*** Opening SUPPLIED TEXT ***

## Importing packages

In [43]:
from nltk import word_tokenize, sent_tokenize
from string import punctuation
from sklearn.model_selection import train_test_split
from nltk.util import ngrams
from math import log, exp
from operator import itemgetter
import numpy as np

## Parsing into sentences and removing unnecessary symbols

In [44]:
#Opening File and tokenizing into sentences
text_file = open('Alice_in_Wonderland.txt','r').read().decode('utf-8')
sents_current = sent_tokenize(text_file)
sents = []
vocab = {}
translate_table = {}
for char in punctuation:
    if char == '-':
        translate_table[ord(char)] = u"\u0020"
    else:
        translate_table[ord(char)] = None

#Removing punctuation and making vocabulary
for sent in sents_current:
    sent = sent.lower()
    sent = sent.translate(translate_table) 
    words = word_tokenize(sent)
    msent = ['<s>']
    for word in words:
        if len(set(word).intersection(punctuation)) == 0 and (len(word)>1 or word == 'a' or word == 'i' or word == 'o') :
            msent.append(word)
            try:
                vocab[word] += 1
            except KeyError:
                vocab[word] = 1
    msent.append('</s>')
    fsent = " ".join(msent)
    sents.append(fsent)
n_sents = len(sents)
vocab['<s>'] = 2*n_sents
vocab['</s>'] = 2*n_sents

tokens = sum(vocab.values())
types = len(vocab)
print 'Number of tokens = ' + str(tokens)
print 'Number of types = ' + str(types)
print 'Number of sentences = ' + str(n_sents)

Number of tokens = 30713
Number of types = 2560
Number of sentences = 976


## Diving dataset into 80% train and 20% test

In [45]:
train, test = train_test_split(sents, test_size=0.20, random_state=42)
print "Ratio of train and test data size = " + str(len(train)*1.0/len(test))

Ratio of train and test data size = 3.97959183673


## MLE of Unigrams

In [46]:
#Calculating MLE
uni_mle = {}
for i in vocab.keys():
    uni_mle[i] = (vocab[i]*1.0)/tokens
    
#Printing MLE for 10 unigrams
for i in uni_mle.keys()[:10]:
    print i, uni_mle[i] 

secondly 6.51190049816e-05
pardon 0.000195357014945
saves 3.25595024908e-05
knelt 3.25595024908e-05
four 0.000260476019926
sleep 0.000195357014945
hanging 9.76785074724e-05
ringlets 6.51190049816e-05
oldest 3.25595024908e-05
hate 6.51190049816e-05


## MLE of Bigrams

In [47]:
#Calculating MLE
bigrams = {}
bi_mle = {}
for sent in sents:
    ssent = sent.split()

*** Closing SUPPLIED TEXT ***
*** Opening SUPPLIED ENTRIES ***

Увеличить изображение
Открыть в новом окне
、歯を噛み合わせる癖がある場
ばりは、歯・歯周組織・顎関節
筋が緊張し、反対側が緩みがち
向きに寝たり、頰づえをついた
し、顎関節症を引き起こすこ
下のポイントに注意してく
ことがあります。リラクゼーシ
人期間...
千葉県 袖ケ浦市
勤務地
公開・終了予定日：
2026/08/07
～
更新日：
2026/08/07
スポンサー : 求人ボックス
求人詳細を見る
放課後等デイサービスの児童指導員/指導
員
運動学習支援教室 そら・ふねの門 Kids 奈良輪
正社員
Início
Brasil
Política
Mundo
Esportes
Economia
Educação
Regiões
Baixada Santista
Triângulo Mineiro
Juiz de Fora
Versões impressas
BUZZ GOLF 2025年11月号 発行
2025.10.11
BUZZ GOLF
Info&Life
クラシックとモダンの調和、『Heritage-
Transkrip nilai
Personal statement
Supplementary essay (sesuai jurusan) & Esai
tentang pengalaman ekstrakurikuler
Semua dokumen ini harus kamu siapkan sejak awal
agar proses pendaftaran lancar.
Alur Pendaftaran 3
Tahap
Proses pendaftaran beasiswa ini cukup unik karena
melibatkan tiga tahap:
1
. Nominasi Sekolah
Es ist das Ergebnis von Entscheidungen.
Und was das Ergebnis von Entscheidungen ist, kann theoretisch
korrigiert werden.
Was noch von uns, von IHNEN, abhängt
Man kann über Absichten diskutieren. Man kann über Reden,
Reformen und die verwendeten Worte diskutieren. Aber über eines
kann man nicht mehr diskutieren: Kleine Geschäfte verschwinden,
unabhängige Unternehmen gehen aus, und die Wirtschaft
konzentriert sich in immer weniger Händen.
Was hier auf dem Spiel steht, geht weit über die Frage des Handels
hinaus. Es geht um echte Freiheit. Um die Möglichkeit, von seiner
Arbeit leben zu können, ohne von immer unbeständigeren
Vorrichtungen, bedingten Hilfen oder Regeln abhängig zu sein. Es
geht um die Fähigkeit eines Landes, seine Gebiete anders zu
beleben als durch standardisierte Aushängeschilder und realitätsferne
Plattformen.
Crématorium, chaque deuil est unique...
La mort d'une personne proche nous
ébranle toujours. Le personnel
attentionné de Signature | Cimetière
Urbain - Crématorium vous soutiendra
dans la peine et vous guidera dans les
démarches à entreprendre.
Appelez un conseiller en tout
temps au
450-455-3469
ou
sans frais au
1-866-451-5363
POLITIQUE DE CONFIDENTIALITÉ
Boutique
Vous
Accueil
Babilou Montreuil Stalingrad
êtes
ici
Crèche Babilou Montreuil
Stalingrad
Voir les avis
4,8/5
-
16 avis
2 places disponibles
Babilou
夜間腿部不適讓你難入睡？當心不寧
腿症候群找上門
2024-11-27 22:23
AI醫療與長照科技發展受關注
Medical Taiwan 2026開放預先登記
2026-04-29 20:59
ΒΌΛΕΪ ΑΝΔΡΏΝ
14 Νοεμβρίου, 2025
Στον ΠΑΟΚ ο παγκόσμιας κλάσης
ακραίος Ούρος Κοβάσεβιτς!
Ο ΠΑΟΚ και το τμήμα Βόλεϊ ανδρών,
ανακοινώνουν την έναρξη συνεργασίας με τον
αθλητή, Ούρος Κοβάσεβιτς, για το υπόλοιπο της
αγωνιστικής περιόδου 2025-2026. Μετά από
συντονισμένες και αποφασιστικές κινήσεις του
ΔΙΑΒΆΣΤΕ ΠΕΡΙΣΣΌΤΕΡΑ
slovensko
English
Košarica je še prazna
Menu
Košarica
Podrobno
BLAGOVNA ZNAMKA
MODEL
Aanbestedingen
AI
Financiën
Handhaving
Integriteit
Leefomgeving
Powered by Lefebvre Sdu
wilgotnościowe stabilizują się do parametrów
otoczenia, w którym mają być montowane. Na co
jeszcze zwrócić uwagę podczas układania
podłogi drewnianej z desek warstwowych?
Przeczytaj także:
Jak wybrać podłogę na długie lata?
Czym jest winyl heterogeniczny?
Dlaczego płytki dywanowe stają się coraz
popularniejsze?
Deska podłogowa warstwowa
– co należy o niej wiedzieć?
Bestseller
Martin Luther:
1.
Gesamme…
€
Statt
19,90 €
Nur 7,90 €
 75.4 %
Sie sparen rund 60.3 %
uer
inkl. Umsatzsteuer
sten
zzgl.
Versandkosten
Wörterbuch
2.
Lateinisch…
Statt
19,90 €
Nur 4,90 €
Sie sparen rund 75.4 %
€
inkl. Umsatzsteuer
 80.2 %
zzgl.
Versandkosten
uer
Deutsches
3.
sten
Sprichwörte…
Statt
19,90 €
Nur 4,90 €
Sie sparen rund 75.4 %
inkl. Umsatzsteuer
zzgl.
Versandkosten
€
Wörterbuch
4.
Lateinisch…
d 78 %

*** Closing SUPPLIED ENTRIES ***

- [PROBLEM]
Can you transcribe the n-gram notebook, everything from "sents_current = sent_tokenize(text_file)" down to "sent = sent.lower()"? The entries have no connection to the n-gram notebook.

- [PROBLEM SOLUTION]
sents_current = sent_tokenize(text_file)
sents = []
vocab = {}
translate_table = {}
for char in punctuation:
    if char == '-':
        translate_table[ord(char)] = u"\u0020"
    else:
        translate_table[ord(char)] = None

#Removing punctuation and making vocabulary
for sent in sents_current:
    sent = sent.lower()